La menace de la droite extrême
Gérard Courtois | 19 avril 2011
Malheureusement, les résultats des élections en Finlande, dimanche 17 avril, auront consolidé un peu plus encore l’analyse de Dominique Reynié la vague populiste menace chaque jour davantage une Europe vieillissante, frileuse et inquiète. Avec 19 % des voix, le parti des Vrais Finlandais, xénophobe et eurosceptique, y a réalisé une percée spectaculaire et fait désormais jeu égal avec les conservateurs et les sociaux-démocrates. A l’instar des mouvements enregistrés, depuis une dizaine d’années surtout, dans des pays aussi divers que la Norvège et la Bulgarie, l’Autriche et la Hollande, la Suisse, la Hongrie ou la France. Au total, 27 partis de droite extrême quand ils ne sont pas ouvertement d’extrême droite, ont acquis une influence significative dans 18 pays européens. C’est ce phénomène d’ensemble que le directeur général de la Fondation pour l’innovation politique s’emploie à explorer et à comprendre, pour mieux mettre en garde contre le danger qu’il représente.

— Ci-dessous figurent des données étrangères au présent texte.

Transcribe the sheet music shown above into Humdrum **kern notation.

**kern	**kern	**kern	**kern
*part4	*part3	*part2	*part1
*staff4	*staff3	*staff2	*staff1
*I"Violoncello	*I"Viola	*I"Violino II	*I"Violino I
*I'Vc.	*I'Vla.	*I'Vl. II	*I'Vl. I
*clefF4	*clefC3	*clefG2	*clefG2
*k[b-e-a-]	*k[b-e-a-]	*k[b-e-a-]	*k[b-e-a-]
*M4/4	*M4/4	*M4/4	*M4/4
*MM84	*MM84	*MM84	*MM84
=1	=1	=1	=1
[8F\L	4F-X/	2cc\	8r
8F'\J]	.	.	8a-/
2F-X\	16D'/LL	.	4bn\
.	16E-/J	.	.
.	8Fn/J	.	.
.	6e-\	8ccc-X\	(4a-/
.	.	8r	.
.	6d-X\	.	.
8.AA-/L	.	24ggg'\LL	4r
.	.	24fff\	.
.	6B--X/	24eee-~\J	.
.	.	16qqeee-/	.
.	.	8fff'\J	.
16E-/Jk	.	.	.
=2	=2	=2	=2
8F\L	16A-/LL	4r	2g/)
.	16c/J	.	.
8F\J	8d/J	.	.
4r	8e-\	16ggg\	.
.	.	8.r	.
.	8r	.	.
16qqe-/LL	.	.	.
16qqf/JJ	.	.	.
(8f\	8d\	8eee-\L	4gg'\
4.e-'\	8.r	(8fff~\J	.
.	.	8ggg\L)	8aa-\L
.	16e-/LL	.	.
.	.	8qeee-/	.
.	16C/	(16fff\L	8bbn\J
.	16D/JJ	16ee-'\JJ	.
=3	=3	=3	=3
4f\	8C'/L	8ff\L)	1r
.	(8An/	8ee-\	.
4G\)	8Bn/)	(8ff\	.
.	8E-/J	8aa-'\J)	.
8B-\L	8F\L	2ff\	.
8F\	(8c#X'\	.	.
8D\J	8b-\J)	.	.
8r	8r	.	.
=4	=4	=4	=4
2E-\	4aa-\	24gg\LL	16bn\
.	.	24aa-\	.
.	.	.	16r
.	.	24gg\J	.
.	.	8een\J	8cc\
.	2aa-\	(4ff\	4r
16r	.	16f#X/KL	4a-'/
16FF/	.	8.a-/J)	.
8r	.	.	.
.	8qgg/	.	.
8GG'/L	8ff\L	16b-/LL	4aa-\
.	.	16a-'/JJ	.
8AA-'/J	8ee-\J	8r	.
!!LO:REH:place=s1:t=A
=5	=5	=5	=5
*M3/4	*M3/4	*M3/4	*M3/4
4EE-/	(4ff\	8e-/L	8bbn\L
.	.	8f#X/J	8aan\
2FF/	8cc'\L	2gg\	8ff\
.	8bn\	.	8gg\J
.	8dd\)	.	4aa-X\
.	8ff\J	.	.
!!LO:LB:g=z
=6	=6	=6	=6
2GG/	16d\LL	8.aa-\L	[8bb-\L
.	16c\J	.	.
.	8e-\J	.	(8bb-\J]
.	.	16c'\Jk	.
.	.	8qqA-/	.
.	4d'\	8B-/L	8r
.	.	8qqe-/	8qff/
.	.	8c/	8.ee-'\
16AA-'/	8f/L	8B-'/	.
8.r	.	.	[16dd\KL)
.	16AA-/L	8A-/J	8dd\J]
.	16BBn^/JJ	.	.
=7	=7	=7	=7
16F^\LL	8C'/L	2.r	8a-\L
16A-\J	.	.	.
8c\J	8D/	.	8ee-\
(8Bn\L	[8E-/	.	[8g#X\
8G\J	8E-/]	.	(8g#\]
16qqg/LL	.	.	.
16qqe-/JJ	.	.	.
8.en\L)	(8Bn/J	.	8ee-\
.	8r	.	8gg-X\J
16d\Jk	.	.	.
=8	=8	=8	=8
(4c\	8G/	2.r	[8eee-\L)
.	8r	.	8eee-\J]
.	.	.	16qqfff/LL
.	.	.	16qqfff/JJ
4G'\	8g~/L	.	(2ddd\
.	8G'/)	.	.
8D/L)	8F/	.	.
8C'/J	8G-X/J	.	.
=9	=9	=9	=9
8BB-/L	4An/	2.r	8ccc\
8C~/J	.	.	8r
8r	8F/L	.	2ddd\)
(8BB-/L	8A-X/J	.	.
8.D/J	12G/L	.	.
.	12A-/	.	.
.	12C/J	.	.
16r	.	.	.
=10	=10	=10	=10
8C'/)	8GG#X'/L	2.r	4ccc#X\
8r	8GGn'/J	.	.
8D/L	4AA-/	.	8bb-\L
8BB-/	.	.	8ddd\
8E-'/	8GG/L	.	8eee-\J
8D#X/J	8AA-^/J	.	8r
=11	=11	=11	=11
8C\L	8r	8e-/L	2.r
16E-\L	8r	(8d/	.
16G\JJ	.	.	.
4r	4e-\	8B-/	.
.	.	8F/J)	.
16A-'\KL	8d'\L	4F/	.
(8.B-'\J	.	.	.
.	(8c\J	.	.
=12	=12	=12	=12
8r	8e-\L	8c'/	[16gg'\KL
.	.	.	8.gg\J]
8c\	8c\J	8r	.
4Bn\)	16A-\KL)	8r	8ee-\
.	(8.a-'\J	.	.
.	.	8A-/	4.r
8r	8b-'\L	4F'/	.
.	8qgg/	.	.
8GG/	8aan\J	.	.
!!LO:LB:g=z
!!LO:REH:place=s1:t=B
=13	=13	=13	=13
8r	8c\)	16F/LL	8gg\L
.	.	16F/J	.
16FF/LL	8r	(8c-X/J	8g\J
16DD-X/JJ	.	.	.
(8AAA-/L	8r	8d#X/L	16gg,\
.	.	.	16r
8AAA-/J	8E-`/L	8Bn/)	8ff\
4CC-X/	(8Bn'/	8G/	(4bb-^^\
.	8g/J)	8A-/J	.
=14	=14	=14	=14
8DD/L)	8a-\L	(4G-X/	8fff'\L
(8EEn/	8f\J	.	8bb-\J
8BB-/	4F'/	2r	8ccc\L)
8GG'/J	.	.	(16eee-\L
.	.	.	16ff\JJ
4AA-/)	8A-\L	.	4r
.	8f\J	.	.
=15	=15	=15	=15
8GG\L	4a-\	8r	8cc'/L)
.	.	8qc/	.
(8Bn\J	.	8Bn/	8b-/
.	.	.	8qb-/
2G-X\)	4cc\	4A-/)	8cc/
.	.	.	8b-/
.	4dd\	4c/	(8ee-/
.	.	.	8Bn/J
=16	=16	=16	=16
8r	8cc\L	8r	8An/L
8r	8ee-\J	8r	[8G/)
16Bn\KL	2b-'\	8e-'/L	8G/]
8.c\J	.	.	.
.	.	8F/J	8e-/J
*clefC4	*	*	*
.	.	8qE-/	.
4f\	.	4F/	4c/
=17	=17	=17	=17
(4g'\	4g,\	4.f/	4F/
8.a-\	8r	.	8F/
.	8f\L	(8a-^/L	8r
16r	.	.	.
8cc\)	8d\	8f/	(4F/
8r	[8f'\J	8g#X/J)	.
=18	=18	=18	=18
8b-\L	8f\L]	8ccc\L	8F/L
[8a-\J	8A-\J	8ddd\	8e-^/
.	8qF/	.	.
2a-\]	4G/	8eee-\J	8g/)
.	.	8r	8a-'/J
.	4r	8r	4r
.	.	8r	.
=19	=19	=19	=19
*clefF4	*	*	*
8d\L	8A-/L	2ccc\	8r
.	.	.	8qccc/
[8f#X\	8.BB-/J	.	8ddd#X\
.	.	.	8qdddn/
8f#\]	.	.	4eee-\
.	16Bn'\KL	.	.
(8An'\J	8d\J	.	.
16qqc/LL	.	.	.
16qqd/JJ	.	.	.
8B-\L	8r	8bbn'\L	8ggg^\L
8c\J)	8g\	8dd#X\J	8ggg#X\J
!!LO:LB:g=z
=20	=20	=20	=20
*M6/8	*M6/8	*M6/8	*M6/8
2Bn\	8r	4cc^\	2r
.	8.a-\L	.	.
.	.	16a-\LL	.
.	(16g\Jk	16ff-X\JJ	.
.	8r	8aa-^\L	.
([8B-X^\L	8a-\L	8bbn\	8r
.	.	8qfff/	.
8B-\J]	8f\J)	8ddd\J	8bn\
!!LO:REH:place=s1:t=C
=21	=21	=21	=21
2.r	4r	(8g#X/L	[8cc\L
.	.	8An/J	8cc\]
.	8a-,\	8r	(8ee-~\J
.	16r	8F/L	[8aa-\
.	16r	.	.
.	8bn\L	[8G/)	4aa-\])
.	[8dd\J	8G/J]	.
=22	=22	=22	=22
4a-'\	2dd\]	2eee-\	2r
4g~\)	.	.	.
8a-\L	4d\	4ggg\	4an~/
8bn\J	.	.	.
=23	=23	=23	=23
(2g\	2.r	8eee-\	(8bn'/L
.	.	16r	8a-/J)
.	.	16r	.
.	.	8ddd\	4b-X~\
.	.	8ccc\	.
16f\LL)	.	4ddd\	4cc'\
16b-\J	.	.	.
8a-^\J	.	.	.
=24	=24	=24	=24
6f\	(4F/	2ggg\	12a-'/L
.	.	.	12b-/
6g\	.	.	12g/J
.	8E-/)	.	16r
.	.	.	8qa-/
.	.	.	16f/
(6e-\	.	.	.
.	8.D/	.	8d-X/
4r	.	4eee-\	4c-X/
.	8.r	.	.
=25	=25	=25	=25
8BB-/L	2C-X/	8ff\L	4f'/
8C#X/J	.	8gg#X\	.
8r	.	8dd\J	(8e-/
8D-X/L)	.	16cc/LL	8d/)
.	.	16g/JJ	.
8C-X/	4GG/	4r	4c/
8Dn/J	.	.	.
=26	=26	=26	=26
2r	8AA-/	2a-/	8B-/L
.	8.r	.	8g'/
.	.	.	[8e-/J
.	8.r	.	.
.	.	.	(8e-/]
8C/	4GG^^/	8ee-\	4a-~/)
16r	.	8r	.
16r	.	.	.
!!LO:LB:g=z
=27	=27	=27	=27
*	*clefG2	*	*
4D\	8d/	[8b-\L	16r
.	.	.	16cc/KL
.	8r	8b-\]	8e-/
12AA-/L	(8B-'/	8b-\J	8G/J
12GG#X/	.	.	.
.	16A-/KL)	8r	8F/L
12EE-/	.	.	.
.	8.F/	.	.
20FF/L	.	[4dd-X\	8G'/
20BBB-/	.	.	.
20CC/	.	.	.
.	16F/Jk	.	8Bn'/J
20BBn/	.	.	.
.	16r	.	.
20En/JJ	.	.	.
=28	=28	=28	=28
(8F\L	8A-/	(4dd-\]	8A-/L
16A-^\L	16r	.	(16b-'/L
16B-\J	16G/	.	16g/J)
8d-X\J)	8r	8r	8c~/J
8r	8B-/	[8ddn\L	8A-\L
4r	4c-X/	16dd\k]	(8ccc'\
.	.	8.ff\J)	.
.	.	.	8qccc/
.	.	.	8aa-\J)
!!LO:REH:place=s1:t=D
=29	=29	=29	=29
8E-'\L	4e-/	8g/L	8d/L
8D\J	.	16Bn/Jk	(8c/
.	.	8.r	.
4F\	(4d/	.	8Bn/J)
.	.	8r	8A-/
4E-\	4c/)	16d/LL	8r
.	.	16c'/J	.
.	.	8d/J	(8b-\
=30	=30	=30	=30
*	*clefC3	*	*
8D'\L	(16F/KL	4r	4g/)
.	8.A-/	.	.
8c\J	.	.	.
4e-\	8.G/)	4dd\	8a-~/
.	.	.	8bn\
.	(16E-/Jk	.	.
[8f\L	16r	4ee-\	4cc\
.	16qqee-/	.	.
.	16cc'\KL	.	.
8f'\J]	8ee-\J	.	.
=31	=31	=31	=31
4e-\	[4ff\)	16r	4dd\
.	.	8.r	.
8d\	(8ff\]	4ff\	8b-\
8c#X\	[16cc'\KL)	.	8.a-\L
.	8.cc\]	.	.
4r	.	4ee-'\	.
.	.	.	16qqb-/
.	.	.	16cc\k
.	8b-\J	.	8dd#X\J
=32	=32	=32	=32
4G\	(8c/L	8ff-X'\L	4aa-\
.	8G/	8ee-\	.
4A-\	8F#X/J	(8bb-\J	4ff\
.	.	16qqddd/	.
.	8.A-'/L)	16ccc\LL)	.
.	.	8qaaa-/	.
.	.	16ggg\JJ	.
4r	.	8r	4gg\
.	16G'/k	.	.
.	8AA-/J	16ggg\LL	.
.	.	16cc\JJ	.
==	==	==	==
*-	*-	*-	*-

Sans s’encombrer de débats théologiques, il entend par populistes ces mouvements qui ont fait de la protestation, de la xénophobie et de la dénonciation des élites leur fonds de commerce. Mais il s’agit, pour l’auteur, d’un populisme «d’un type nouveau, un populisme patrimonial fondé sur la défense conservatrice et virulente d’un patrimoine matériel (le niveau de vie) et d’un patrimoine immatériel (le style de vie) ». Tout contribue à l’alimenter. La globalisation ne conduit pas seulement au triomphe du marché contre l’Etat régulateur et protecteur sur lequel était bâti le modèle européen, d’inspiration socialdémocrate, depuis des décennies, il fait naître, également, la crainte du déclassement, individuel autant que collectif
Dénégation
Le vieillissement et l’affaisse ment démographique de l’Europe ne sont pas moins déstabilisants. Ils ont fait de l’Union européenne le «premier pôle migratoire du monde» et y ont introduit, peu à peu, deux formes de contentieux le premier, «économique et social porte sur les questions d’emploi et de salaire », le second, culturel, voit les immigrés – en particulier musulmans – accusés de menacer les identités nationales. Les mouvements populistes font leur miel de ce profond changement de décor démographique «Le passage d’un contentieux éco nomique à un contentieux culturel » leur permet d’élargir fortement leur assise sociologique et politique. En outre, la complexité de ces questions et la crainte d’alimenter discours et considérations racistes ont conduit les élites politiques à esquiver ces réalités. Cela n’a fait qu’attiser le soupçon d’une dénégation et nourrir un peu plus les réflexes xénophobes. Une forte dose de refus de toute augmentation des impôts complète le tableau. Dominique Reynié décrit fort bien, enfin, la menace qu’exercé ce populisme à la fois sur la social-démocratie et sur la droite de gouvernement, concurrencée sur le terrain «du conservatisme matériel et identitaire » La droite, estime-t-il, n’est pas assurée de remporter cette compétition «car les assises électorales du populisme patrimonial sont potentiellement beaucoup plus larges que celles de l’extrême droite classique » Rude leçon pour l’Europe, rude conclusion, également, en France dès lors que la majorité entend concurrencer le Front national sur son propre terrain.